Since leaving Lil Wayne’s Young Money label in 2007, Curren$y’s work ethic and output has roughly paralleled his ex-mentor. He has released nine mixtapes and two independent albums with Amalgam, thus obliterating any notion of him as a shiftless Dorito-scarfing slacker. The two most esteemed of the pack were a collaboration with fellow kush connoisseur Wiz Khalifa, (How Fly) and the recent Smokee Robinson mixtape with Don Cannon. But after moving to New York last year and being taken under the aegis of Dame Dash and producer Ski Beatz, the vaporizer feels like it’s finally burning on Pilot Talk, Curren$y’s Def Jam debut.

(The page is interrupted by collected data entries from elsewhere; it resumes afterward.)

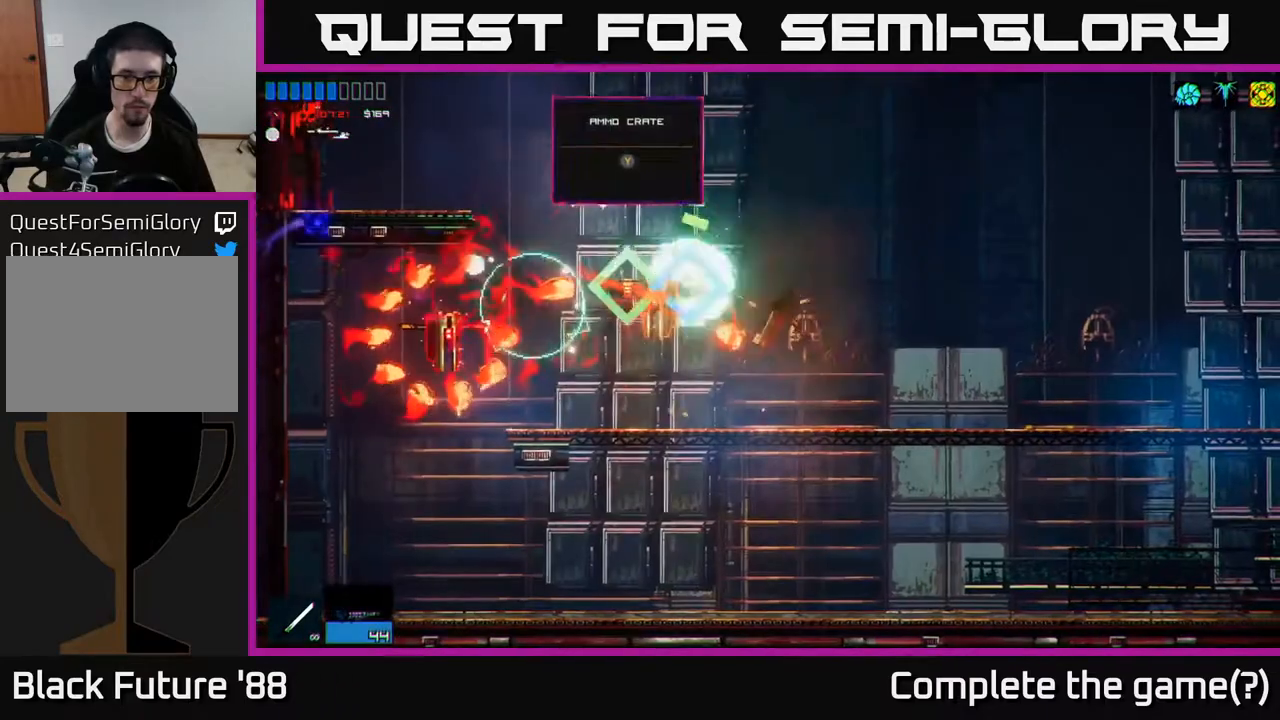
{"buttons": [], "left_stick": "left", "right_stick": "left", "events": [[317, "left_stick", "left"]]}
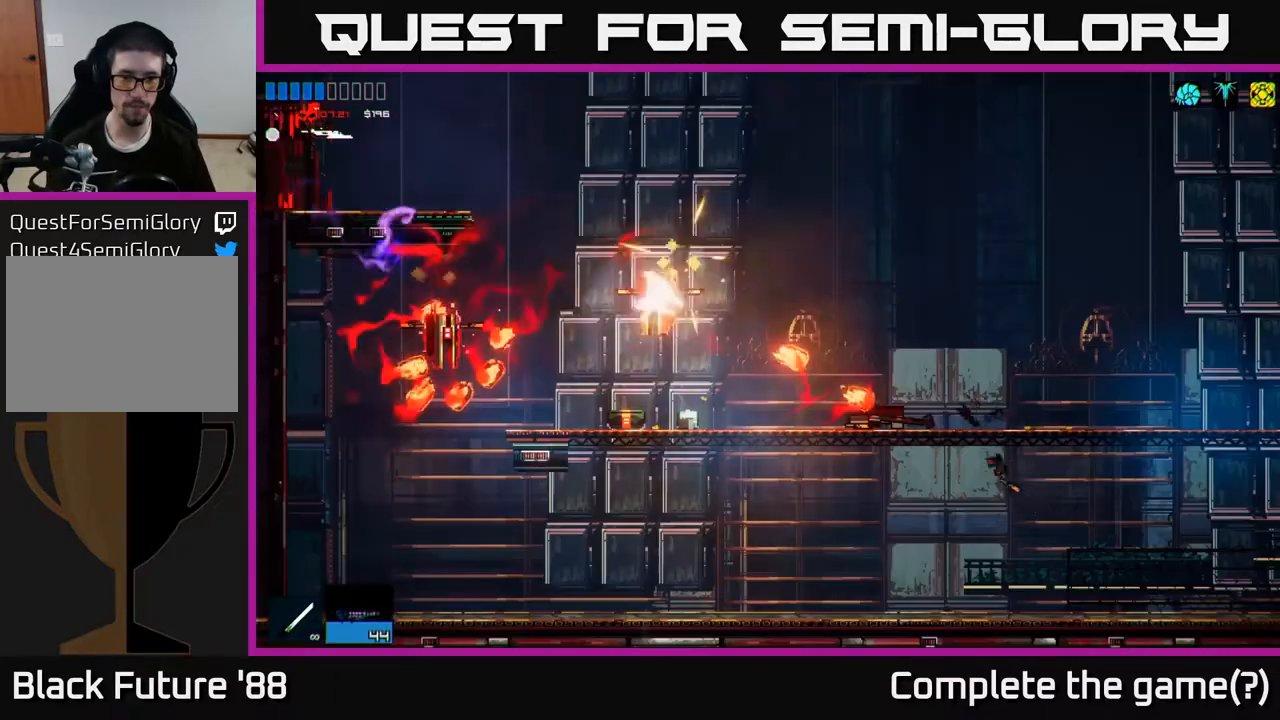
{"buttons": [], "left_stick": "right", "right_stick": "center", "events": [[200, "R2", "down"], [317, "R2", "up"], [467, "left_stick", "right"], [483, "right_stick", "center"]]}
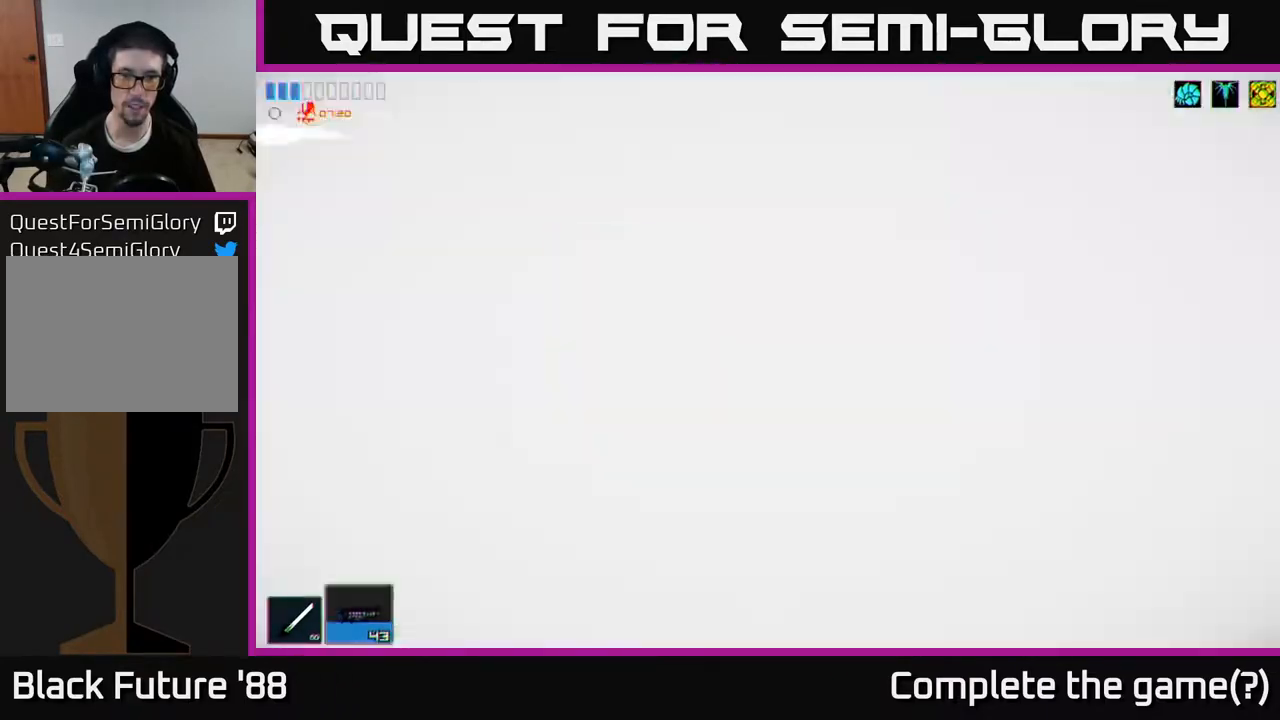
{"buttons": [], "left_stick": "right", "right_stick": "center", "events": [[67, "Y", "down"], [167, "Y", "up"], [233, "Y", "down"], [300, "Y", "up"], [367, "Y", "down"], [450, "Y", "up"]]}
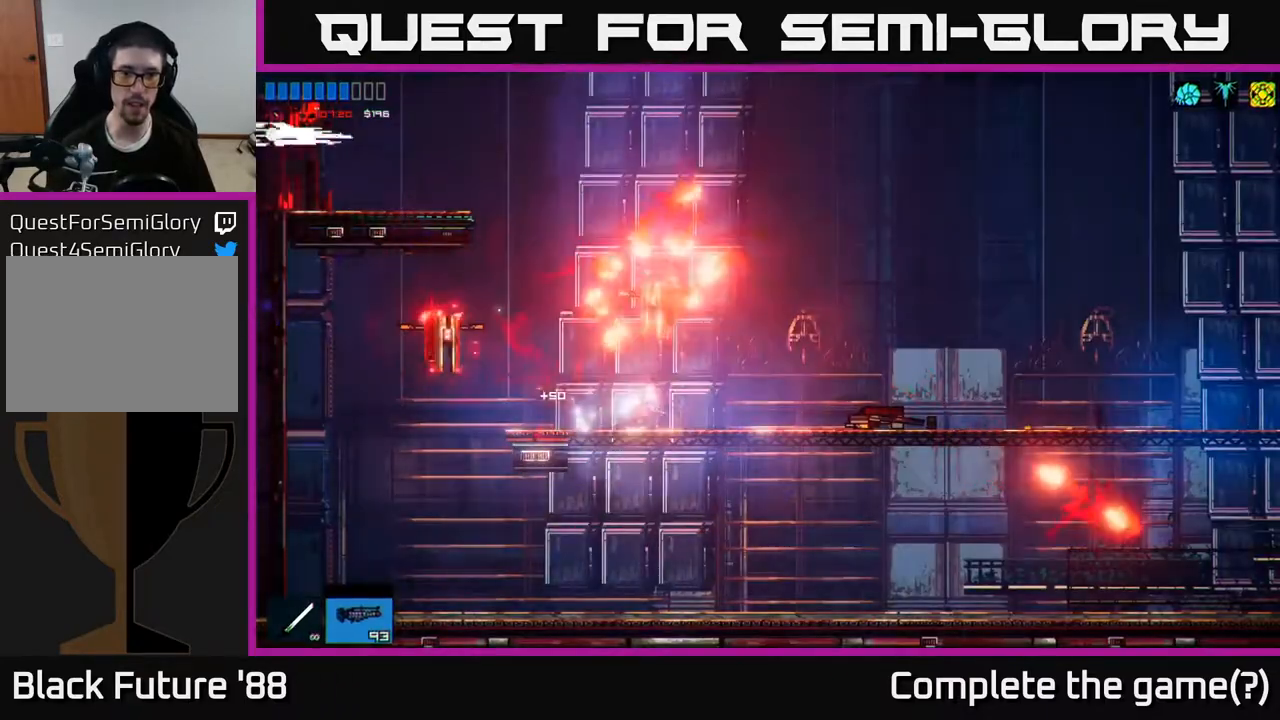
{"buttons": [], "left_stick": "right", "right_stick": "up-left", "events": [[17, "Y", "down"], [83, "Y", "up"], [233, "right_stick", "up-left"], [250, "R2", "down"], [383, "R2", "up"]]}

Where his Amalgam releases showcased a noticeably loose and disjointed feel, Curren$y feels even more relaxed and comfortable around Ski’s veteran production skills, which keep the album focused and suspended in the clouds. Ski knows what he’s doing and this might the first time since Camp Lo that he’s had a rapper capable of handling his orchestral champagne and bubble bath beats. There’s a cohesion to the project that previous efforts had lacked, with big budget guest appearances from Snoop Dogg and Mos Def fitting to the slow-burning groove. Curren$y comes off like a Devin the Dude for the boutique era–more interested in vibe and atmosphere than straight-up lyricism, but unafraid to take off on spacey flights as seen on “Audio Dope II” and single “King Kong.”
Curren$y’s reputation as an aficionado of superb cannabis certainly precedes him, but don’t expect an album full of strictly weed songs. “The Hangover,” a collabo with Mikey Rocks of the Cool Kids, boasts a caffeinated and liquored up party vibe. While tracks like “Prioritize” and “The Day” even breach inspirational territory — though I’m unsure if having Jay Electronica “renegade” you on your own shit was such a good idea. Jay’s opening line (“My mama told me “Son, always call a spade a spade. Be like Chuck D, never be like Flava Flav”) has appeared on my Twitter feed at least a dozen times in the past week.
Pilot Talk isn’t about to generate album-of-the-year talk, but Curren$y’s suave, smoked out flow is always enjoyable and surprisingly consistent. After two failed label situations, it’s heartening to see a talented artist like Curren$y finally find a good home and unleash an LP of all kill, no shake. I raise a blunt to you, sir.